Robert de Jouvenel : Le Journalisme en vingt leçons (1920)

Résumé

La patte de Jouvenel oscille entre pamphlet et étude documentée. On en sort plus lucide et mieux informé. Ce qui est bien une leçon de journalisme.

Robert de Jouvenel, Le Journalisme en vingt leçons (1920), coll. « Histoire », éd. La Thébaïde, Le Raincy, 2015, 96 p.

Robert de Jouvenel, dont j'avais moi-même réédité le célèbre La République des camarades en 2008, peut être considéré comme un sociologue, comme je les aime, et pour tout dire, plus authentique que ceux qui plaquent sur la réalité sociale des catégories explicatives qui n'expliquent rien.

Ces vingt leçons dont il nous gratifie correspondent à une connaissance de première main, puisqu'il était lui-même journaliste parlementaire. Sa lucidité lui donne la compétence nécessaire pour déterminer les catégories pertinentes d'une observation vraiment participante. On n'est pas dans l'extériorité dépendante d'un informateur qui fait subir aux ethnologues les contraintes auxquelles les journalistes sont précisément soumis. Jouvenel avait déjà parlé de cette obligation de camaraderie dans son livre précédent. Celui-ci examine successivement les caractéristiques de chaque échelon hiérarchique de la profession.

— Données enregistrées —
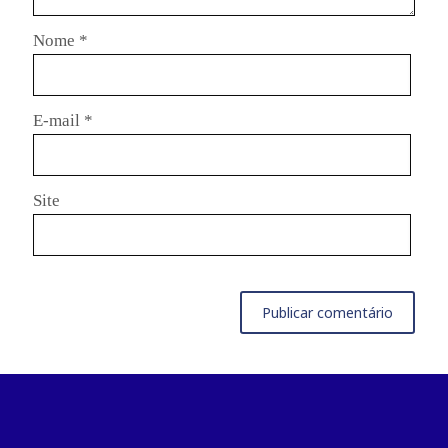
Nome
*
E-mail
*
Site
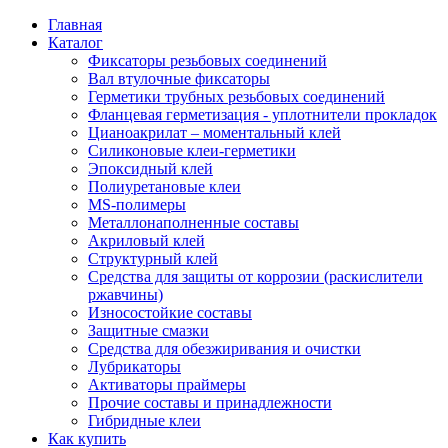
Главная
Каталог
Фиксаторы резьбовых соединений
Вал втулочные фиксаторы
Герметики трубных резьбовых соединений
Фланцевая герметизация - уплотнители прокладок
Цианоакрилат – моментальный клей
Силиконовые клеи-герметики
Эпоксидный клей
Полиуретановые клеи
MS-полимеры
Металлонаполненные составы
Акриловый клей
Структурный клей
Средства для защиты от коррозии (раскислители
ржавчины)
Износостойкие составы
Защитные смазки
Средства для обезжиривания и очистки
Лубрикаторы
Активаторы праймеры
Прочие составы и принадлежности
Гибридные клеи
Как купить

— Consigne A —
Récrivez toutes les lignes de la liste en les numérotant, sans lignes vides et sans les mentions d'images.
— Consigne B —
Poursuivez le compte rendu sur Le Journalisme en vingt leçons après sa dernière phrase.
Le compte rendu et la liste n'ont aucun rapport entre eux.

— Réponse attendue A —
1. Nome
2. *
3. E-mail
4. *
5. Site
6. Главная
7. Каталог
8. Фиксаторы резьбовых соединений
9. Вал втулочные фиксаторы
10. Герметики трубных резьбовых соединений
11. Фланцевая герметизация - уплотнители прокладок
12. Цианоакрилат – моментальный клей
13. Силиконовые клеи-герметики
14. Эпоксидный клей
15. Полиуретановые клеи
16. MS-полимеры
17. Металлонаполненные составы
18. Акриловый клей
19. Структурный клей
20. Средства для защиты от коррозии (раскислители
21. ржавчины)
22. Износостойкие составы
23. Защитные смазки
24. Средства для обезжиривания и очистки
25. Лубрикаторы
26. Активаторы праймеры
27. Прочие составы и принадлежности
28. Гибридные клеи
29. Как купить

— Réponse attendue B —
L'inconvénient de la liberté de la presse, relativement nouvelle à son époque, est que « la polémique perdit son intérêt dès qu'elle fut mise à la portée de tous les talents » (p. 47). On connaît ça avec Internet. Le véritable fond de l'ouvrage de Jouvenel consiste à analyser l'écart entre l'idéal d'information ou d'expression des opinions démocratiques et la réalité de la professionnalisation. L'entreprise journalistique sacrifie l'information et les idées au formatage technique, avec la complicité routinière des lecteurs qui se contente bien d'avoir « de la lecture ».

Chaque collaborateur de presse à son niveau semble conspirer à dégrader l'information ou la chronique sous le poids de la contrainte périodique. La recette semble se réduire à monter en épingle la moindre nouvelle en lui accordant une importance disproportionnée dans la plus grande précipitation. Cette stylistique philosophique de l'étonnement (p. 69) découle de la professionnalisation de la fugacité (L'être et le temps, en somme). Chacun ses limites.

Même si le journalisme a évolué depuis le début du 20e siècle, et il est de nouveau en train d'être bouleversé en ce début de 21e siècle, ce petit guide peut être utile à qui veut s'engager dans la profession. Jouvenel dépasse le pamphlet et évite plutôt sagement les désillusions en montrant l'envers du décor. Le cynique suivra la leçon. Les autres sauront à quoi s'attendre. C'est ça la sociologie. À charge, pour qui veut maîtriser la qualité journalistique de connaître l'histoire pour la corriger. Les indications sont assez claires.